Even more than Hamlet and Faust, he has been transformed by modern
writers and artists into a representation of modernity itself. Jorge Luis Borges’s story “Pierre Menard,
Author of the Quijote” imagines the ultimate modern literary work as a
word-for-word rewriting of the novel, “verbally identical” to Cervantes’s
version, but also “infinitely richer.”
Michel Foucault sees the Don’s transformative vision as the leading edge
of the modern crisis, in which “words” and “things” lose their ancient
unity. Ian Watt treats Don Quixote as
one of the four “heroes of modern individualism,” along with Faust, Don Juan,
and Robinson Crusoe. (Watt notes that of
these four, only Don Quixote is purely a creature of the human imagination; the
others have roots in folk narratives, historical personages, or both.) Critics like Lionel Trilling and Rene Gerard
claim that “All ideas of the Western novel are present in germ in Don Quixote,” and novelists like Carlos
Fuentes and Milan Kundera echo them. The
novel remains both a challenge to the ingenuity of literary critics and an
inspiration to artists and creative writers.

PROBLEM TO WORK ON:
Answer these questions about the passage on Don Quixote and modernity.
(a) What does Borges's story "Pierre Menard, Author of the Quijote" imagine the ultimate modern literary work to be?
(b) Which four figures does Ian Watt treat as "heroes of modern individualism"?
(c) Of those four, which one does Watt note is purely a creature of the human imagination?

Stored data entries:

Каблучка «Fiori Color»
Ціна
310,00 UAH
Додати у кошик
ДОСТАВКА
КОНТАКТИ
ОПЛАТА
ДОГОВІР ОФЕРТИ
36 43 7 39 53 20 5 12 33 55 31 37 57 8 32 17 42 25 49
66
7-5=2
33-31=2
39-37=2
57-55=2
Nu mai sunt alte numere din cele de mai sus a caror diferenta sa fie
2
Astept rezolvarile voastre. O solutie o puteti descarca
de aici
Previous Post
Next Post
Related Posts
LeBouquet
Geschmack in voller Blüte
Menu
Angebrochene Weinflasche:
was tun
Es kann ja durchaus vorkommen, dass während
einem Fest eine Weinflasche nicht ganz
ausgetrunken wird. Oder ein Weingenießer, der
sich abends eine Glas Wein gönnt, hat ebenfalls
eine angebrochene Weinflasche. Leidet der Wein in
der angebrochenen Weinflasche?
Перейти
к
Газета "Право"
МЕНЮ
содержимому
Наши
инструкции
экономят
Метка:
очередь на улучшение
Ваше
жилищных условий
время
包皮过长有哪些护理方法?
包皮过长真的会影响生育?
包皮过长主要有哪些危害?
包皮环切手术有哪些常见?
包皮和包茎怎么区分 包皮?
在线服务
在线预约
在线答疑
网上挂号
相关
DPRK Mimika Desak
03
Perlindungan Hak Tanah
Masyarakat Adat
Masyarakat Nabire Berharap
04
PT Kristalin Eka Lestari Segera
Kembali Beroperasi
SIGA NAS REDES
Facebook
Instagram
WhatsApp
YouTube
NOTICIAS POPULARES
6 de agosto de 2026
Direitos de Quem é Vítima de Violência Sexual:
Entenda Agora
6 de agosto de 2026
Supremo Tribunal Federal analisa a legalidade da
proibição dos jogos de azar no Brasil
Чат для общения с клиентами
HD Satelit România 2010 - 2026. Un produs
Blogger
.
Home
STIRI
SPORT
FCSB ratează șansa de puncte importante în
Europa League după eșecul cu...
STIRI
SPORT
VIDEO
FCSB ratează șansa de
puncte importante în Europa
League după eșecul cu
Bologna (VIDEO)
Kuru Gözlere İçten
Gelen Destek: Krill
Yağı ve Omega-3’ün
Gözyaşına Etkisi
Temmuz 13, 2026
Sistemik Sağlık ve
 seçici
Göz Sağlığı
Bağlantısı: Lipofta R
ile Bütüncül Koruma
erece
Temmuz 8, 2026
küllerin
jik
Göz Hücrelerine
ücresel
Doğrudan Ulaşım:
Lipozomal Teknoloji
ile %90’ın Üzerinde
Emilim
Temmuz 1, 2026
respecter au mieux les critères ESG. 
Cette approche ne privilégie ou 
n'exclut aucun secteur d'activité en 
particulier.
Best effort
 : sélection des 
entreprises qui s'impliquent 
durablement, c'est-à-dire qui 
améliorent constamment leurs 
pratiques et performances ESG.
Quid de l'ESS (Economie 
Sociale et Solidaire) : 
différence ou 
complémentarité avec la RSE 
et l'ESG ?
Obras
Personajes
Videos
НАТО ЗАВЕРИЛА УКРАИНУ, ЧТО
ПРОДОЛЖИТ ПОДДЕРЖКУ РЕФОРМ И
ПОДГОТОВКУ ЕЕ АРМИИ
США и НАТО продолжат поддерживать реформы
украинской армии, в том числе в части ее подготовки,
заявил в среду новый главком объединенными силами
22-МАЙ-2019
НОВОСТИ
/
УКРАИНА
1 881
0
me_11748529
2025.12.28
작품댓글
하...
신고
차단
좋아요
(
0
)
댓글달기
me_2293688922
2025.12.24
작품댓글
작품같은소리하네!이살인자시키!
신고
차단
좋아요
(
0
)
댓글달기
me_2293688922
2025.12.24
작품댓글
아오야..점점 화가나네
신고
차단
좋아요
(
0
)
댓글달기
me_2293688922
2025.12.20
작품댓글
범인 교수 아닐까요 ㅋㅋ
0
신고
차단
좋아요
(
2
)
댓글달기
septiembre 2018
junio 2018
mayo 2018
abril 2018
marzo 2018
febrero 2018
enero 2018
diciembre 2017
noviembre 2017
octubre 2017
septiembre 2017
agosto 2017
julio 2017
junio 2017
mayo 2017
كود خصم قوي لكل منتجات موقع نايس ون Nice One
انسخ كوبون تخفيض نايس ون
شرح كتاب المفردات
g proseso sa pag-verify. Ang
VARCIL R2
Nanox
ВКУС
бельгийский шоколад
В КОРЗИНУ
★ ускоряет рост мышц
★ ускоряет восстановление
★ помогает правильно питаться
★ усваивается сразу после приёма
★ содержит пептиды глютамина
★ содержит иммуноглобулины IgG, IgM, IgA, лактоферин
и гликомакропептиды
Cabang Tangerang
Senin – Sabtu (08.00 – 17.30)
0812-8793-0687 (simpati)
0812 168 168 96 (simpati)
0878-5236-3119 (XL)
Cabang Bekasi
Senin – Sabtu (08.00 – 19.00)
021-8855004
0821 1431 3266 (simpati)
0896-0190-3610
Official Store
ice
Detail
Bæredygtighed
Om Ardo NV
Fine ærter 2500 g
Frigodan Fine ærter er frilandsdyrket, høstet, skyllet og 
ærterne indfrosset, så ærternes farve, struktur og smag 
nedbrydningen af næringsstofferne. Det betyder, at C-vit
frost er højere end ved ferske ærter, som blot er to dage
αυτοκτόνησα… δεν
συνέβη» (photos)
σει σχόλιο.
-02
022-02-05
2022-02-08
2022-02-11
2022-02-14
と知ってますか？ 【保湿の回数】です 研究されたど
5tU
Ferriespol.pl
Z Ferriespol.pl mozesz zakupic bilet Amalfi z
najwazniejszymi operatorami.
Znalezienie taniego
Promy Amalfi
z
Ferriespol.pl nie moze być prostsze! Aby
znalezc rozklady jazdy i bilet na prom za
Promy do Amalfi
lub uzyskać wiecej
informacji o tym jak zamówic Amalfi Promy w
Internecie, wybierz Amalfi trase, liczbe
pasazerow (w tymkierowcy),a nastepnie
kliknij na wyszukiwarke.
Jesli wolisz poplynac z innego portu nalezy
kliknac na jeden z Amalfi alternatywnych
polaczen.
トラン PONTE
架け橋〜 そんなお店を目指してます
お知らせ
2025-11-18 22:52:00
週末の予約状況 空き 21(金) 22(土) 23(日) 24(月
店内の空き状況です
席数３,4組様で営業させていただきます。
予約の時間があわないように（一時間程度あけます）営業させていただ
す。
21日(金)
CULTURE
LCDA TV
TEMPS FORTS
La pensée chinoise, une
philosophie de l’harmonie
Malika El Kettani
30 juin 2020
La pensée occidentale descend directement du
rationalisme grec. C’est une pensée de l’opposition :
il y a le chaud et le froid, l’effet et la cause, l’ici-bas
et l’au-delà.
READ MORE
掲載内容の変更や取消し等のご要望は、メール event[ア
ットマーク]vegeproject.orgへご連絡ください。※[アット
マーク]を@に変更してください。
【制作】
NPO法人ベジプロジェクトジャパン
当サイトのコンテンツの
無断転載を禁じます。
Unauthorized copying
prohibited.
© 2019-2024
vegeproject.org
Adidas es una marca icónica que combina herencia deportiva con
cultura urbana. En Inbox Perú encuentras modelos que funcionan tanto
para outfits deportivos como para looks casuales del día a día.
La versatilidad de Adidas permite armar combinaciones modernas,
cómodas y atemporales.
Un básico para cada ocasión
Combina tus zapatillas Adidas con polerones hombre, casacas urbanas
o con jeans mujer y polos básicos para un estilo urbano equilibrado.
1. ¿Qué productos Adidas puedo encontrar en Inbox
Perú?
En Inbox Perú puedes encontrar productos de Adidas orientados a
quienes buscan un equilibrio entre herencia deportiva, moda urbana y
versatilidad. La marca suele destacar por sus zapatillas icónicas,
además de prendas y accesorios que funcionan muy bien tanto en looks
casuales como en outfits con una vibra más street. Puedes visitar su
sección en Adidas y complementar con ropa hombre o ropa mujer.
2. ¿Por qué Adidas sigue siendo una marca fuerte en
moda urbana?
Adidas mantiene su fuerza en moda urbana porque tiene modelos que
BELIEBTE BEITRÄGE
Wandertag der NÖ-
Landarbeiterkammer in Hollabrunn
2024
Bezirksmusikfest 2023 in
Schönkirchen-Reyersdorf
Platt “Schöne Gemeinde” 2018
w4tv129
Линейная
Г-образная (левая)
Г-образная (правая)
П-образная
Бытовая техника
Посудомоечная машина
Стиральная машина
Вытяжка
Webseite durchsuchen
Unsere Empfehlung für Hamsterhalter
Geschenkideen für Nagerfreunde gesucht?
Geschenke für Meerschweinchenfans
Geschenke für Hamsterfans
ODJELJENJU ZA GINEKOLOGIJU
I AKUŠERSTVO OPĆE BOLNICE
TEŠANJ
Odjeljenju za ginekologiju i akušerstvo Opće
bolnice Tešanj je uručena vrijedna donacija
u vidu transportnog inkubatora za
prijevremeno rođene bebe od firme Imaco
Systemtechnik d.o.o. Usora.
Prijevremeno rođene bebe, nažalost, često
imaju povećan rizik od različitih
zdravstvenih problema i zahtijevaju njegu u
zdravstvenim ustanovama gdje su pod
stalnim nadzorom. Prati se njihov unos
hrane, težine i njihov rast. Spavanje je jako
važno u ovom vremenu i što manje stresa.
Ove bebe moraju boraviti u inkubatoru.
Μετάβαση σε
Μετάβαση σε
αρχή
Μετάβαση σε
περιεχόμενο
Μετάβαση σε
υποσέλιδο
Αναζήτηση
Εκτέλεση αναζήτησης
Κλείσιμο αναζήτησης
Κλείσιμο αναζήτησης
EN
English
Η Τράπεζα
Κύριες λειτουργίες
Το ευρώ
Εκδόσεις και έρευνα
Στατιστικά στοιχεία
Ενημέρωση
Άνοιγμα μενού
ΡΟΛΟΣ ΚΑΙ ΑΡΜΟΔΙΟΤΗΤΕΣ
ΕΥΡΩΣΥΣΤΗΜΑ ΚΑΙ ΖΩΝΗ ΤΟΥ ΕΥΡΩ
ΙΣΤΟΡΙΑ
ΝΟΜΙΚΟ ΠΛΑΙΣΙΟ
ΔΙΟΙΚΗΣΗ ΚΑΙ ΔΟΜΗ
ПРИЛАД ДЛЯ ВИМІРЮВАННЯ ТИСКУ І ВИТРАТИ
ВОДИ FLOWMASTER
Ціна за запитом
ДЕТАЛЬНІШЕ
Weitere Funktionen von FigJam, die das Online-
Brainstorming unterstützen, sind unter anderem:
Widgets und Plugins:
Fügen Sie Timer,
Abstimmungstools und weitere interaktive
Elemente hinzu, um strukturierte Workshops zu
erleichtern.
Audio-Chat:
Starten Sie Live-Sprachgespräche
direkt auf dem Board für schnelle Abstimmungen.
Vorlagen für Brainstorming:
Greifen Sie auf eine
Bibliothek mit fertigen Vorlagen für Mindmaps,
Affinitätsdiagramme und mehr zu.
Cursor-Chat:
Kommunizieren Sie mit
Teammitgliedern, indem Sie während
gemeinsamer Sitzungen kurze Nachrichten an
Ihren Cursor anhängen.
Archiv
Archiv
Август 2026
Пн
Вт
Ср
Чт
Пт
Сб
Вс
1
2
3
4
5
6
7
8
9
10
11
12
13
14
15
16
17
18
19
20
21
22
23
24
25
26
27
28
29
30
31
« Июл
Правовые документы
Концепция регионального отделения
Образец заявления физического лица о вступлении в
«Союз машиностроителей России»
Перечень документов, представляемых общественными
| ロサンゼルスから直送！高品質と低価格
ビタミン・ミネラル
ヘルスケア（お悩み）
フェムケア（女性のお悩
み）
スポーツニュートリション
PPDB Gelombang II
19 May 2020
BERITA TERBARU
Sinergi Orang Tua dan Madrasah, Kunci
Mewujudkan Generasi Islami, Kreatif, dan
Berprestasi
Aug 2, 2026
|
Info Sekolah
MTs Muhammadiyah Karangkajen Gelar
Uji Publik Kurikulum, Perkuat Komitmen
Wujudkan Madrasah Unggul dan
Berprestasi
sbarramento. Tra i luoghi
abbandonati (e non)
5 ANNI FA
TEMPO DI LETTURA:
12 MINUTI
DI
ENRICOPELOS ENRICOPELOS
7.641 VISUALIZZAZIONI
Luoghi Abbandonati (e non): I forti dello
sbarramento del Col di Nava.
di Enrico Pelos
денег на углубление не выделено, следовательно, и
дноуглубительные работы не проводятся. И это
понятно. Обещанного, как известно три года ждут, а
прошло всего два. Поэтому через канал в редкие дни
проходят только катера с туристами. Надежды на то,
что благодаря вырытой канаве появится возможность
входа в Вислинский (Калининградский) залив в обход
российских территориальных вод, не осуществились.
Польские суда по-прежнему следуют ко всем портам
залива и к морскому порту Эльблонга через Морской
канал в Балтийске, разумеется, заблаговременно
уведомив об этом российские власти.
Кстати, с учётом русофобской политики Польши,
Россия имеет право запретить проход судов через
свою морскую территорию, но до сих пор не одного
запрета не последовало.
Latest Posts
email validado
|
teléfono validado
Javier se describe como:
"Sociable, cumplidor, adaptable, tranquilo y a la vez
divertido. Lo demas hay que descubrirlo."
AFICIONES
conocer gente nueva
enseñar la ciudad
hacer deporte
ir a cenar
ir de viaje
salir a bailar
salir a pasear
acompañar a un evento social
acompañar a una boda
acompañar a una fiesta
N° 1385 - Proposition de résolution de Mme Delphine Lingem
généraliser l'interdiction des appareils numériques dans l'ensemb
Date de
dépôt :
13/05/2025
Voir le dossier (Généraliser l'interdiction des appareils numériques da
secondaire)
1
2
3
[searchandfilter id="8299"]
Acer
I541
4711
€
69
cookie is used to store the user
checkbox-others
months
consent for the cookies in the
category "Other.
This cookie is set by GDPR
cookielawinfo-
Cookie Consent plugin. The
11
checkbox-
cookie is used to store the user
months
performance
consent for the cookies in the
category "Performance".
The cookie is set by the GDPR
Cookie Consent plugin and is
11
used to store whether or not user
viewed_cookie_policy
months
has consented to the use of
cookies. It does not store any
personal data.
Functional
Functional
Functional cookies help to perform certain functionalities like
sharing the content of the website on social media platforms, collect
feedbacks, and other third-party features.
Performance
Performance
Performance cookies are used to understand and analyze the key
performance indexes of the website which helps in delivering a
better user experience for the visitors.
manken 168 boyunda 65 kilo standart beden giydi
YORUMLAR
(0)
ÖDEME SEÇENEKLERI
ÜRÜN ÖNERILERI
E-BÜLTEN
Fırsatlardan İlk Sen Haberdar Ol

EXERCISE OUTPUT:
(a) A word-for-word rewriting of the novel, "verbally identical" to Cervantes's version but also "infinitely richer."
(b) Don Quixote, Faust, Don Juan, and Robinson Crusoe.
(c) Don Quixote.